Comment

Greater Cambridge Local Plan Preferred Options

Representation ID: 58042

Received: 12/12/2021

Respondent: Ms Fiona Waller

Representation Summary:

I am writing in a personal capacity to object to the Draft Local Plan on the following grounds:
• Inadequate water supply
• Effect on national food security
• Failure to minimise climate change
• Likely irreparable damage to ecosystems
• Carbon emissions resulting from construction
• Lack of an integrated public transport system
• Undermining of the Government's policy of ‘levelling up’
• A democratic deficit in the process and evidence base .

I support the letter of objection sent to you by Friends of the Cam, available here:

https://www.friendsofthecam.org/sites/default/files/ObjectiontoNext%20LocalPlan_0.pdf

Full text:

64 Knightly Avenue
Cambridge
CB2 0AL
07764 683951
fionawaller@gmail.com

12/12/2021



Dear Sir/Madam

I am writing in a personal capacity to object to the Draft Local Plan on the following grounds:
• Inadequate water supply
• Effect on national food security
• Failure to minimise climate change
• Likely irreparable damage to ecosystems
• Carbon emissions resulting from construction
• Lack of an integrated public transport system
• Undermining of the Government's policy of ‘levelling up’
• A democratic deficit in the process and evidence base .

I support the letter of objection sent to you by Friends of the Cam, available here:

https://www.friendsofthecam.org/sites/default/files/ObjectiontoNext%20LocalPlan_0.pdf


More specifically, I would like to comment on the proposals relating to the expansion of the biomedical campus to the south of the city. These proposals would take the fields in S/CBC/A, just south of the Ninewells development, out of the green belt.
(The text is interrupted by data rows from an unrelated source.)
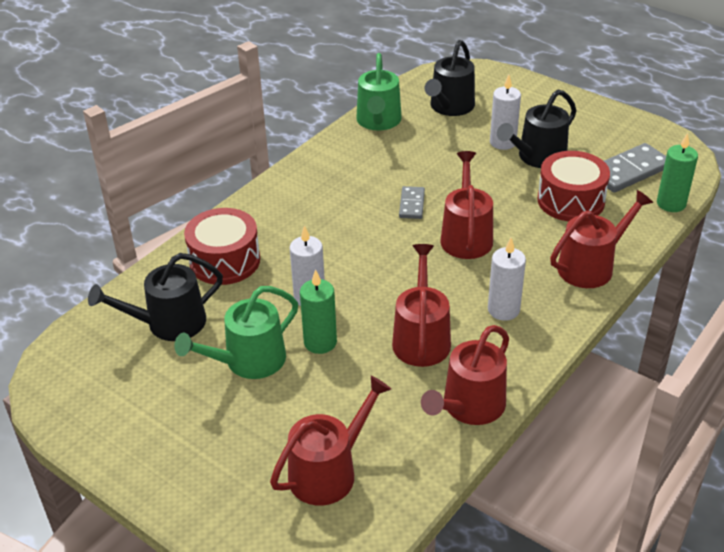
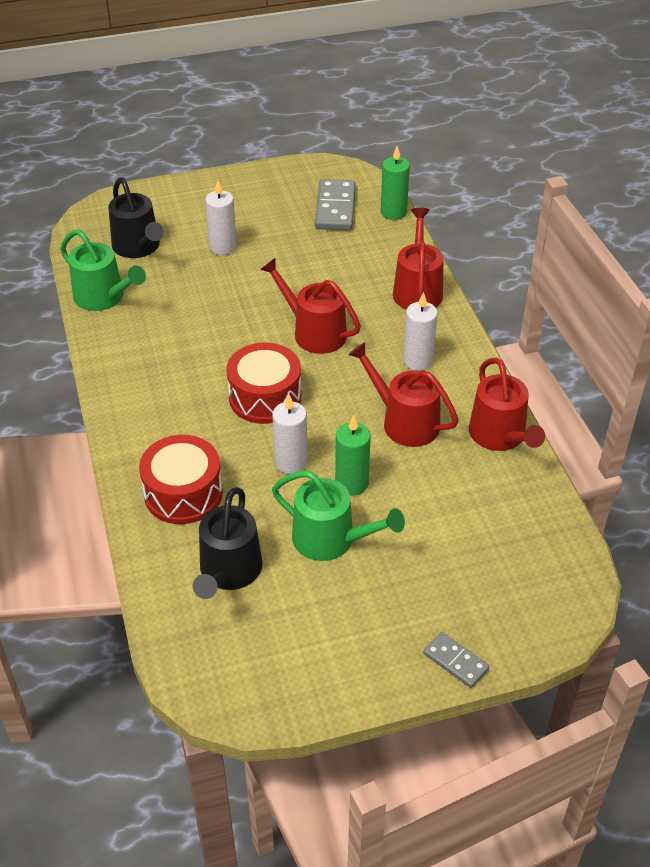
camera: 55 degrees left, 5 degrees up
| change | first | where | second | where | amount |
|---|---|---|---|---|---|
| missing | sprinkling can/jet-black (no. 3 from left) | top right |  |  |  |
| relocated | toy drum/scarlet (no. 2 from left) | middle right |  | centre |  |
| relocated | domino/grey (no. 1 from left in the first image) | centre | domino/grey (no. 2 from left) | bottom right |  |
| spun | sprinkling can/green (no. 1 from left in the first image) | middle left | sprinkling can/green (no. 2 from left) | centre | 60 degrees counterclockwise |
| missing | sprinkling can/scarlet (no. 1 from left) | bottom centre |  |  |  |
The first proposals for the Greater Cambridge Local Plan set out to ‘increase and improve our network of habitats for wildlife, and green spaces for people, ensuring that development leaves the natural environment better than it was before.’ It will aim to do this by requiring ‘development to achieve a minimum 20% biodiversity net gain’.

The councils recognise, in relation to the plans for S/CBC/A that: “release of the areas proposed would result in very high harm to the Green Belt” and that “there are concerns regarding biodiversity and landscape impacts”.

However, they argue that “the harm of release would be lower than other land in this area, although this is still acknowledged as a high level of harm”.
I strongly believe that this high level of ecological harm can neither be justified or mitigated and can in no way meet the ‘20% biodiversity net gain’ requirement.
At first sight this area may appear unlikely to support high levels of biodiversity. However, in practice, as recorded by John Meed in his 10-year survey (https://queen-ediths.info/wp-content/uploads/2021/12/Interim_report_JM_2021.pdf), it is home to remarkable populations of red-listed farmland bird species of high conservation concern (1), as well as the equally endangered water voles. There are also good numbers of brown hare and a range of other birds, mammals (fox, rabbits, stoats, badgers etc), arable plants, butterflies, dragonflies and other invertebrates.

I am a herbalist and amateur botanist and have been amazed by the wide array of wild flowers at the field edges, some rare. I have never seen such an array at field edges in this country. The ancient hedgerows and margins, and waterways, are also rich in both flora and fauna.

I completely agree with the assessment of John Meed in his response to the plan (https://queen-ediths.info/wp-content/uploads/2021/12/Response-to-Policy-S_CBC-JM.pdf), that the mitigations Policy S/CBC proposes ‘to enhance biodiversity and green infrastructure’ on the field sloping up to White Hill do not go anywhere near far enough to counter the species loss elsewhere.

As he concludes: ‘It should be clear from the evidence I have gathered over the last ten years that Policy S/CBC/A will have a negative impact on biodiversity, and that the mitigation measures proposed will be insufficient to prevent this, let alone achieve biodiversity net gain. Habitat creation is always harder work than maintaining existing habitat.’

I have additional concerns regarding the use of the fields to expand the biomedical campus. The area is prone to severe waterlogging during wet periods; the area is used extensively by local residents for leisure; it is unclear what kind of development would be allowed; development will place additional demands on infrastructure and local services.
The Ninewells housing development was promised as a ‘soft edge’ to the city. Now, with the last sales on the estate only recently completed, the next Local Plan proposes taking the field immediately to the south (which is twice the size of Ninewells) out of the Green Belt to allow the Biomedical Campus to expand further – a hard, commercial edge to the city with disastrous ecological impact.

Please confirm that you have received my objection, and that this individual submission is noted, recorded, counted and made available.